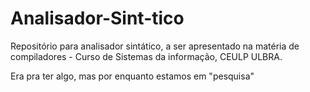 # Analisador-Sint-tico
Repositório para analisador sintático, a ser apresentado na matéria de compiladores - Curso de Sistemas da informação,  CEULP ULBRA. 

Era pra ter algo, mas por enquanto estamos em "pesquisa"
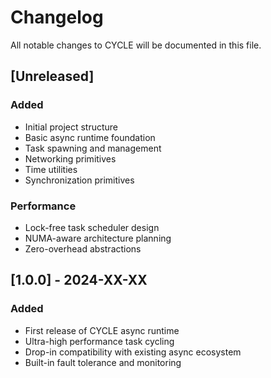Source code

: # Changelog

All notable changes to CYCLE will be documented in this file.

## [Unreleased]

### Added
- Initial project structure
- Basic async runtime foundation
- Task spawning and management
- Networking primitives
- Time utilities
- Synchronization primitives

### Performance
- Lock-free task scheduler design
- NUMA-aware architecture planning
- Zero-overhead abstractions

## [1.0.0] - 2024-XX-XX

### Added
- First release of CYCLE async runtime
- Ultra-high performance task cycling
- Drop-in compatibility with existing async ecosystem
- Built-in fault tolerance and monitoring
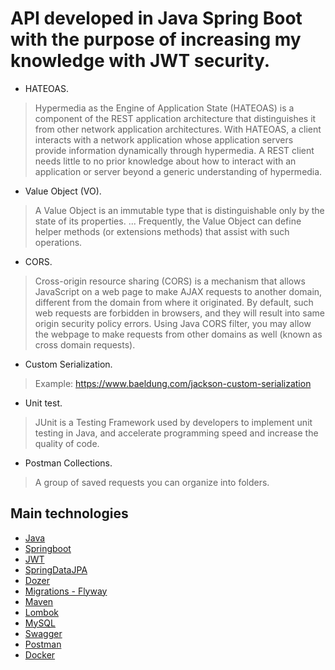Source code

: # API developed in Java Spring Boot with the purpose of increasing my knowledge with JWT security.

- HATEOAS.
> Hypermedia as the Engine of Application State (HATEOAS) is a component of the REST application architecture that distinguishes it from  other network application architectures.
  With HATEOAS, a client interacts with a network application whose application servers provide information dynamically through hypermedia. A REST client needs little to no prior knowledge about how to interact with an application or server beyond a generic understanding of hypermedia.
    
- Value Object (VO).
> A Value Object is an immutable type that is distinguishable only by the state of its properties. ... Frequently, the Value Object can define helper methods (or extensions methods) that assist with such operations.

- CORS.
> Cross-origin resource sharing (CORS) is a mechanism that allows JavaScript on a web page to make AJAX requests to another domain, different from the domain from where it originated. By default, such web requests are forbidden in browsers, and they will result into same origin security policy errors. Using Java CORS filter, you may allow the webpage to make requests from other domains as well (known as cross domain requests).

- Custom Serialization.
> Example: https://www.baeldung.com/jackson-custom-serialization

- Unit test.
> JUnit is a Testing Framework used by developers to implement unit testing in Java, and accelerate programming speed and increase the quality of code.

- Postman Collections.
> A group of saved requests you can organize into folders.


## Main technologies 
- [Java](https://www.java.com/pt_BR/download/faq/develop.xml) 
- [Springboot](https://spring.io/projects/spring-boot)
- [JWT](https://jwt.io/)
- [SpringDataJPA](https://spring.io/projects/spring-data-jpa)
- [Dozer](http://dozer.sourceforge.net/)
- [Migrations - Flyway](https://flywaydb.org/)
- [Maven](https://maven.apache.org/)
- [Lombok](https://projectlombok.org/)
- [MySQL](https://www.mysql.com/)
- [Swagger](https://swagger.io/)
- [Postman](https://www.getpostman.com/)
- [Docker](https://hub.docker.com/)
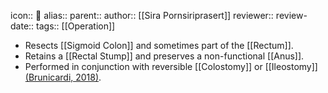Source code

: icon:: 🔪
alias:: 
parent::
author:: [[Sira Pornsiriprasert]] 
reviewer::
review-date::
tags:: [[Operation]]

- Resects [[Sigmoid Colon]] and sometimes part of the [[Rectum]].
- Retains a [[Rectal Stump]] and preserves a non-functional [[Anus]].
- Performed in conjunction with reversible [[Colostomy]] or [[Ileostomy]] [(Brunicardi, 2018)]([[References/brunicardiSchwartzsPrinciplesSurgery2018]]).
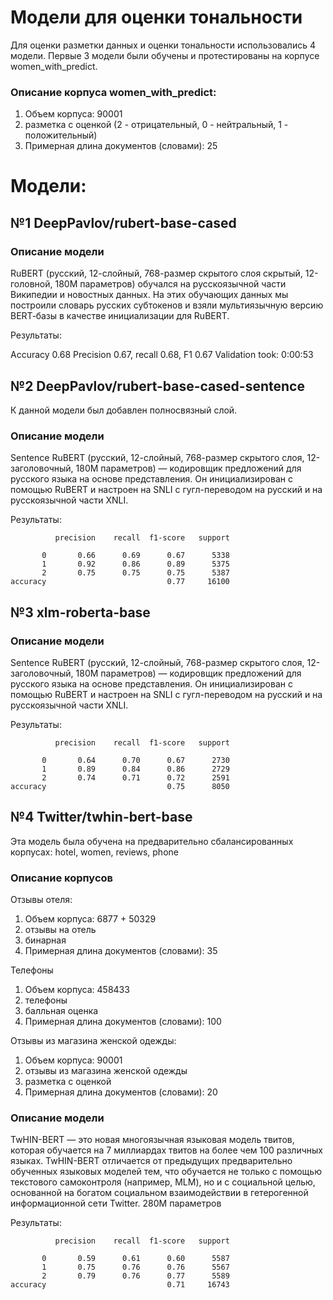 # Модели для оценки тональности
Для оценки разметки данных и оценки тональности использовались 4 модели. Первые 3 модели были обучены и протестированы на корпусе women_with_predict.
### Описание корпуса women_with_predict:

1. Объем корпуса: 90001
2. разметка с оценкой (2 - отрицательный, 0 - нейтральный, 1 - положительный)
3. Примерная длина документов (словами): 25

# Модели:
## №1 DeepPavlov/rubert-base-cased

### Описание модели
RuBERT (русский, 12-слойный, 768-размер скрытого слоя скрытый, 12-головной, 180М параметров) обучался на русскоязычной части Википедии и новостных данных. На этих обучающих данных мы построили словарь русских субтокенов и взяли мультиязычную версию BERT‑базы в качестве инициализации для RuBERT.

Результаты:

  Accuracy 0.68
  Precision 0.67, recall 0.68, F1 0.67
  Validation took: 0:00:53

## №2 DeepPavlov/rubert-base-cased-sentence
К данной модели был добавлен полносвязный слой.
### Описание модели
Sentence RuBERT (русский, 12-слойный, 768-размер скрытого слоя, 12-заголовочный, 180M параметров) — кодировщик предложений для русского языка на основе представления. Он инициализирован с помощью RuBERT и настроен на SNLI с гугл-переводом на русский и на русскоязычной части XNLI.

Результаты:

              precision    recall  f1-score   support

           0       0.66      0.69      0.67      5338
           1       0.92      0.86      0.89      5375
           2       0.75      0.75      0.75      5387
    accuracy                           0.77     16100

## №3 xlm-roberta-base

### Описание модели
Sentence RuBERT (русский, 12-слойный, 768-размер скрытого слоя, 12-заголовочный, 180M параметров) — кодировщик предложений для русского языка на основе представления. Он инициализирован с помощью RuBERT и настроен на SNLI с гугл-переводом на русский и на русскоязычной части XNLI.

Результаты:

              precision    recall  f1-score   support

           0       0.64      0.70      0.67      2730
           1       0.89      0.84      0.86      2729
           2       0.74      0.71      0.72      2591
    accuracy                           0.75      8050

## №4 Twitter/twhin-bert-base
Эта модель была обучена на предварительно сбалансированных корпусах: hotel, women, reviews, phone
### Описание корпусов
Отзывы отеля:
1. Объем корпуса: 6877 + 50329
2. отзывы на отель
3. бинарная 
4. Примерная длина документов (словами): 35

Телефоны
1. Объем корпуса: 458433
2. телефоны
3. балльная оценка
4. Примерная длина документов (словами): 100

Отзывы из магазина женской одежды:
1. Объем корпуса: 90001
2. отзывы из магазина женской одежды
3. разметка с оценкой
4. Примерная длина документов (словами): 20

### Описание модели
TwHIN-BERT — это новая многоязычная языковая модель твитов, которая обучается на 7 миллиардах твитов на более чем 100 различных языках. TwHIN-BERT отличается от предыдущих предварительно обученных языковых моделей тем, что обучается не только с помощью текстового самоконтроля (например, MLM), но и с социальной целью, основанной на богатом социальном взаимодействии в гетерогенной информационной сети Twitter.
280M параметров

Результаты:

              precision    recall  f1-score   support

           0       0.59      0.61      0.60      5587
           1       0.75      0.76      0.76      5567
           2       0.79      0.76      0.77      5589
    accuracy                           0.71     16743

============================================================

The lines you need are those containing "предварительно"; find them in the records and copy them.

Эта модель была обучена на предварительно сбалансированных корпусах: hotel, women, reviews, phone
TwHIN-BERT — это новая многоязычная языковая модель твитов, которая обучается на 7 миллиардах твитов на более чем 100 различных языках. TwHIN-BERT отличается от предыдущих предварительно обученных языковых моделей тем, что обучается не только с помощью текстового самоконтроля (например, MLM), но и с социальной целью, основанной на богатом социальном взаимодействии в гетерогенной информационной сети Twitter.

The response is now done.